**Activity**: Would you print the records as they stand, down to the last character?

=== Begin Enclosure ===

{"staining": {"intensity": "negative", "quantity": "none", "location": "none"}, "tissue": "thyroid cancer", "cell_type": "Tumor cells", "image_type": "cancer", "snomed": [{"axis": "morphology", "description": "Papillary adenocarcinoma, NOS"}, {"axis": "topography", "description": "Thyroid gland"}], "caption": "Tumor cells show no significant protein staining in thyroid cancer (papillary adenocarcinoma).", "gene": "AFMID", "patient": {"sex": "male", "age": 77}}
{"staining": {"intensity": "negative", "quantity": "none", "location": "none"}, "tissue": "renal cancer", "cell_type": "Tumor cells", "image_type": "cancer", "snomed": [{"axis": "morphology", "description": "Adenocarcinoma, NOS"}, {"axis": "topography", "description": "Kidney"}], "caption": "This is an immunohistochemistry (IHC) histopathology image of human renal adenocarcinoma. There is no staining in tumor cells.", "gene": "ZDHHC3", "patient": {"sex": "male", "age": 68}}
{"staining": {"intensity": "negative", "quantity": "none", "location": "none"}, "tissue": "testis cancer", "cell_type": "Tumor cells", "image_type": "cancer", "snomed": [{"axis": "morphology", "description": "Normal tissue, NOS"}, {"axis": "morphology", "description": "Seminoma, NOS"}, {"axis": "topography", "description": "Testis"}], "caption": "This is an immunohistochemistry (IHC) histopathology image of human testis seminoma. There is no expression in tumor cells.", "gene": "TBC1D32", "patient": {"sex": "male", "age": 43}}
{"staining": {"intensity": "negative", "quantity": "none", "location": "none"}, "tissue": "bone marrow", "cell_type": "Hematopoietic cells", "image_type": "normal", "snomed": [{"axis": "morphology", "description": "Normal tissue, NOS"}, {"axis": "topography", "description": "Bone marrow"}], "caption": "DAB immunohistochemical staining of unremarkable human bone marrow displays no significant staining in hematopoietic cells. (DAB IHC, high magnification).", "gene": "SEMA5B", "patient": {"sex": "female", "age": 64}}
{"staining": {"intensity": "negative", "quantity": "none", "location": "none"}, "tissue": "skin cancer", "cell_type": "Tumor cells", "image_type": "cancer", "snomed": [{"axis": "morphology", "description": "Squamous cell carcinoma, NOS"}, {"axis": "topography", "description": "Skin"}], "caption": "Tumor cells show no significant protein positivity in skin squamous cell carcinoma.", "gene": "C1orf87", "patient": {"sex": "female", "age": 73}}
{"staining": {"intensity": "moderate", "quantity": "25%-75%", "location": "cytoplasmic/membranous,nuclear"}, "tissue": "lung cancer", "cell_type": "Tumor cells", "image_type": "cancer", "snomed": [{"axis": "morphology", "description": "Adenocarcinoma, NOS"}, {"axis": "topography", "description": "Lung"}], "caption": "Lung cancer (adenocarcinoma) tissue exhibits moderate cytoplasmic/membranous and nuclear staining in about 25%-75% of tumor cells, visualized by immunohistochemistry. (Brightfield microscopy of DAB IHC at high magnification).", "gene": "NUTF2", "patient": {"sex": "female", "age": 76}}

=== End Enclosure ===

**Exercise result**:
{"staining": {"intensity": "negative", "quantity": "none", "location": "none"}, "tissue": "thyroid cancer", "cell_type": "Tumor cells", "image_type": "cancer", "snomed": [{"axis": "morphology", "description": "Papillary adenocarcinoma, NOS"}, {"axis": "topography", "description": "Thyroid gland"}], "caption": "Tumor cells show no significant protein staining in thyroid cancer (papillary adenocarcinoma).", "gene": "AFMID", "patient": {"sex": "male", "age": 77}}
{"staining": {"intensity": "negative", "quantity": "none", "location": "none"}, "tissue": "renal cancer", "cell_type": "Tumor cells", "image_type": "cancer", "snomed": [{"axis": "morphology", "description": "Adenocarcinoma, NOS"}, {"axis": "topography", "description": "Kidney"}], "caption": "This is an immunohistochemistry (IHC) histopathology image of human renal adenocarcinoma. There is no staining in tumor cells.", "gene": "ZDHHC3", "patient": {"sex": "male", "age": 68}}
{"staining": {"intensity": "negative", "quantity": "none", "location": "none"}, "tissue": "testis cancer", "cell_type": "Tumor cells", "image_type": "cancer", "snomed": [{"axis": "morphology", "description": "Normal tissue, NOS"}, {"axis": "morphology", "description": "Seminoma, NOS"}, {"axis": "topography", "description": "Testis"}], "caption": "This is an immunohistochemistry (IHC) histopathology image of human testis seminoma. There is no expression in tumor cells.", "gene": "TBC1D32", "patient": {"sex": "male", "age": 43}}
{"staining": {"intensity": "negative", "quantity": "none", "location": "none"}, "tissue": "bone marrow", "cell_type": "Hematopoietic cells", "image_type": "normal", "snomed": [{"axis": "morphology", "description": "Normal tissue, NOS"}, {"axis": "topography", "description": "Bone marrow"}], "caption": "DAB immunohistochemical staining of unremarkable human bone marrow displays no significant staining in hematopoietic cells. (DAB IHC, high magnification).", "gene": "SEMA5B", "patient": {"sex": "female", "age": 64}}
{"staining": {"intensity": "negative", "quantity": "none", "location": "none"}, "tissue": "skin cancer", "cell_type": "Tumor cells", "image_type": "cancer", "snomed": [{"axis": "morphology", "description": "Squamous cell carcinoma, NOS"}, {"axis": "topography", "description": "Skin"}], "caption": "Tumor cells show no significant protein positivity in skin squamous cell carcinoma.", "gene": "C1orf87", "patient": {"sex": "female", "age": 73}}
{"staining": {"intensity": "moderate", "quantity": "25%-75%", "location": "cytoplasmic/membranous,nuclear"}, "tissue": "lung cancer", "cell_type": "Tumor cells", "image_type": "cancer", "snomed": [{"axis": "morphology", "description": "Adenocarcinoma, NOS"}, {"axis": "topography", "description": "Lung"}], "caption": "Lung cancer (adenocarcinoma) tissue exhibits moderate cytoplasmic/membranous and nuclear staining in about 25%-75% of tumor cells, visualized by immunohistochemistry. (Brightfield microscopy of DAB IHC at high magnification).", "gene": "NUTF2", "patient": {"sex": "female", "age": 76}}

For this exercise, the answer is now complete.